EXCERPTED DATA:
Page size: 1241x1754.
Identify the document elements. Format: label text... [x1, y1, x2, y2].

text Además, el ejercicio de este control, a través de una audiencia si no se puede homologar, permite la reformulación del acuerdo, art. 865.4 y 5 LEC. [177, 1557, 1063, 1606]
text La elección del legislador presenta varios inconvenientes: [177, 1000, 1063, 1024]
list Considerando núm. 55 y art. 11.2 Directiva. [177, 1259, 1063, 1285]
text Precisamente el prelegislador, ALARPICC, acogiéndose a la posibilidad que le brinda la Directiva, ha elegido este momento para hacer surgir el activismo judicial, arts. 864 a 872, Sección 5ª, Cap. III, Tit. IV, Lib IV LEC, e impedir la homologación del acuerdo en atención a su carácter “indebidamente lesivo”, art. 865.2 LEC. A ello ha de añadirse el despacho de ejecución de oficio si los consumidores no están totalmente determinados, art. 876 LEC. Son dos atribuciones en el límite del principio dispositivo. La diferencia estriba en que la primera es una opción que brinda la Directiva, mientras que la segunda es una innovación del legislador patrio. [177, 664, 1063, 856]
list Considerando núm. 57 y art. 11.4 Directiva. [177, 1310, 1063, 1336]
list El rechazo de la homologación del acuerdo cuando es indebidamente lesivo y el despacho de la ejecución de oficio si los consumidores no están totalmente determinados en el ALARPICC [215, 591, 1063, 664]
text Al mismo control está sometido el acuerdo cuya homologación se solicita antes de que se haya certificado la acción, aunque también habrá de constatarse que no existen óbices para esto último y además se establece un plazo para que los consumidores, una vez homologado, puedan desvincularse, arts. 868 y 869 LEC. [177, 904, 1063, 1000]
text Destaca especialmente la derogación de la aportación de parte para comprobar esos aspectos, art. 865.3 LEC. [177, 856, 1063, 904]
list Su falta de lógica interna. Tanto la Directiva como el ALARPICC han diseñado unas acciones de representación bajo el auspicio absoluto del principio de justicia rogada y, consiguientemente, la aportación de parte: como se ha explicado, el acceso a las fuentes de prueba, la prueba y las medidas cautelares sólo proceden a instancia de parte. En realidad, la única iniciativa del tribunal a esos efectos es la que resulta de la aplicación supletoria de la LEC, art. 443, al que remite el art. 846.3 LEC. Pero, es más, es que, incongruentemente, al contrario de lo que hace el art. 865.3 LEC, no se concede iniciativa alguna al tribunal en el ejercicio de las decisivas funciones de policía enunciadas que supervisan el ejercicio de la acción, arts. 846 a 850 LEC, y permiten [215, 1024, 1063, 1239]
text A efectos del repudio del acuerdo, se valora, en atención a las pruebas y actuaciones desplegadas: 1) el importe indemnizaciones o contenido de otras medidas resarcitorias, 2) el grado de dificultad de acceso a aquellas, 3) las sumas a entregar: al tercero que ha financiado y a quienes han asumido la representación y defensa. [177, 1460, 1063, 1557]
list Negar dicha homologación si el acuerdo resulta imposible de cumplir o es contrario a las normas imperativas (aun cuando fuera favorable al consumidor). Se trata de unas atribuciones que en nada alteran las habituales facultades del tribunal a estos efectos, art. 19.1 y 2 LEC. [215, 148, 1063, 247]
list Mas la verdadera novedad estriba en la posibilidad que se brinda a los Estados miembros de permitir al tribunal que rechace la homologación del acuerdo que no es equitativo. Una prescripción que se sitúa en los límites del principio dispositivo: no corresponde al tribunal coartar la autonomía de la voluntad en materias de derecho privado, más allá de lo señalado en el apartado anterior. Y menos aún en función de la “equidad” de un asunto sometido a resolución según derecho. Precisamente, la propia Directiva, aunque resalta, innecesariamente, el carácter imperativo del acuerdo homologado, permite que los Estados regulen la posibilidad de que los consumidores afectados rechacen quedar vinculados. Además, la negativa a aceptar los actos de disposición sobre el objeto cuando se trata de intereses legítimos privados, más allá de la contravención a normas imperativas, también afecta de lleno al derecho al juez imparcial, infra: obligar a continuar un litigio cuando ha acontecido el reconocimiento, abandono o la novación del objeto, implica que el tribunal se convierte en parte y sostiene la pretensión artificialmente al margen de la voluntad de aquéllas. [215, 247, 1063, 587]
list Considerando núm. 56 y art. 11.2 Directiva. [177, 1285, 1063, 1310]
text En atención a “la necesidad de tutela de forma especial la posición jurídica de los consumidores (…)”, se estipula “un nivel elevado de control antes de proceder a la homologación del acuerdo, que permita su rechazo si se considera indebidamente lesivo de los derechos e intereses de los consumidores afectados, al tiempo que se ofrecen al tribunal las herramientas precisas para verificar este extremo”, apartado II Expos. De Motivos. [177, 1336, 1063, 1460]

PROBLEM TO WORK ON:
Can you copy all of the records above word for word, keeping every line unchanged?

EXERCISE OUTPUT:
Page size: 1241x1754.
Identify the document elements. Format: label text... [x1, y1, x2, y2].

text Además, el ejercicio de este control, a través de una audiencia si no se puede homologar, permite la reformulación del acuerdo, art. 865.4 y 5 LEC. [177, 1557, 1063, 1606]
text La elección del legislador presenta varios inconvenientes: [177, 1000, 1063, 1024]
list Considerando núm. 55 y art. 11.2 Directiva. [177, 1259, 1063, 1285]
text Precisamente el prelegislador, ALARPICC, acogiéndose a la posibilidad que le brinda la Directiva, ha elegido este momento para hacer surgir el activismo judicial, arts. 864 a 872, Sección 5ª, Cap. III, Tit. IV, Lib IV LEC, e impedir la homologación del acuerdo en atención a su carácter “indebidamente lesivo”, art. 865.2 LEC. A ello ha de añadirse el despacho de ejecución de oficio si los consumidores no están totalmente determinados, art. 876 LEC. Son dos atribuciones en el límite del principio dispositivo. La diferencia estriba en que la primera es una opción que brinda la Directiva, mientras que la segunda es una innovación del legislador patrio. [177, 664, 1063, 856]
list Considerando núm. 57 y art. 11.4 Directiva. [177, 1310, 1063, 1336]
list El rechazo de la homologación del acuerdo cuando es indebidamente lesivo y el despacho de la ejecución de oficio si los consumidores no están totalmente determinados en el ALARPICC [215, 591, 1063, 664]
text Al mismo control está sometido el acuerdo cuya homologación se solicita antes de que se haya certificado la acción, aunque también habrá de constatarse que no existen óbices para esto último y además se establece un plazo para que los consumidores, una vez homologado, puedan desvincularse, arts. 868 y 869 LEC. [177, 904, 1063, 1000]
text Destaca especialmente la derogación de la aportación de parte para comprobar esos aspectos, art. 865.3 LEC. [177, 856, 1063, 904]
list Su falta de lógica interna. Tanto la Directiva como el ALARPICC han diseñado unas acciones de representación bajo el auspicio absoluto del principio de justicia rogada y, consiguientemente, la aportación de parte: como se ha explicado, el acceso a las fuentes de prueba, la prueba y las medidas cautelares sólo proceden a instancia de parte. En realidad, la única iniciativa del tribunal a esos efectos es la que resulta de la aplicación supletoria de la LEC, art. 443, al que remite el art. 846.3 LEC. Pero, es más, es que, incongruentemente, al contrario de lo que hace el art. 865.3 LEC, no se concede iniciativa alguna al tribunal en el ejercicio de las decisivas funciones de policía enunciadas que supervisan el ejercicio de la acción, arts. 846 a 850 LEC, y permiten [215, 1024, 1063, 1239]
text A efectos del repudio del acuerdo, se valora, en atención a las pruebas y actuaciones desplegadas: 1) el importe indemnizaciones o contenido de otras medidas resarcitorias, 2) el grado de dificultad de acceso a aquellas, 3) las sumas a entregar: al tercero que ha financiado y a quienes han asumido la representación y defensa. [177, 1460, 1063, 1557]
list Negar dicha homologación si el acuerdo resulta imposible de cumplir o es contrario a las normas imperativas (aun cuando fuera favorable al consumidor). Se trata de unas atribuciones que en nada alteran las habituales facultades del tribunal a estos efectos, art. 19.1 y 2 LEC. [215, 148, 1063, 247]
list Mas la verdadera novedad estriba en la posibilidad que se brinda a los Estados miembros de permitir al tribunal que rechace la homologación del acuerdo que no es equitativo. Una prescripción que se sitúa en los límites del principio dispositivo: no corresponde al tribunal coartar la autonomía de la voluntad en materias de derecho privado, más allá de lo señalado en el apartado anterior. Y menos aún en función de la “equidad” de un asunto sometido a resolución según derecho. Precisamente, la propia Directiva, aunque resalta, innecesariamente, el carácter imperativo del acuerdo homologado, permite que los Estados regulen la posibilidad de que los consumidores afectados rechacen quedar vinculados. Además, la negativa a aceptar los actos de disposición sobre el objeto cuando se trata de intereses legítimos privados, más allá de la contravención a normas imperativas, también afecta de lleno al derecho al juez imparcial, infra: obligar a continuar un litigio cuando ha acontecido el reconocimiento, abandono o la novación del objeto, implica que el tribunal se convierte en parte y sostiene la pretensión artificialmente al margen de la voluntad de aquéllas. [215, 247, 1063, 587]
list Considerando núm. 56 y art. 11.2 Directiva. [177, 1285, 1063, 1310]
text En atención a “la necesidad de tutela de forma especial la posición jurídica de los consumidores (…)”, se estipula “un nivel elevado de control antes de proceder a la homologación del acuerdo, que permita su rechazo si se considera indebidamente lesivo de los derechos e intereses de los consumidores afectados, al tiempo que se ofrecen al tribunal las herramientas precisas para verificar este extremo”, apartado II Expos. De Motivos. [177, 1336, 1063, 1460]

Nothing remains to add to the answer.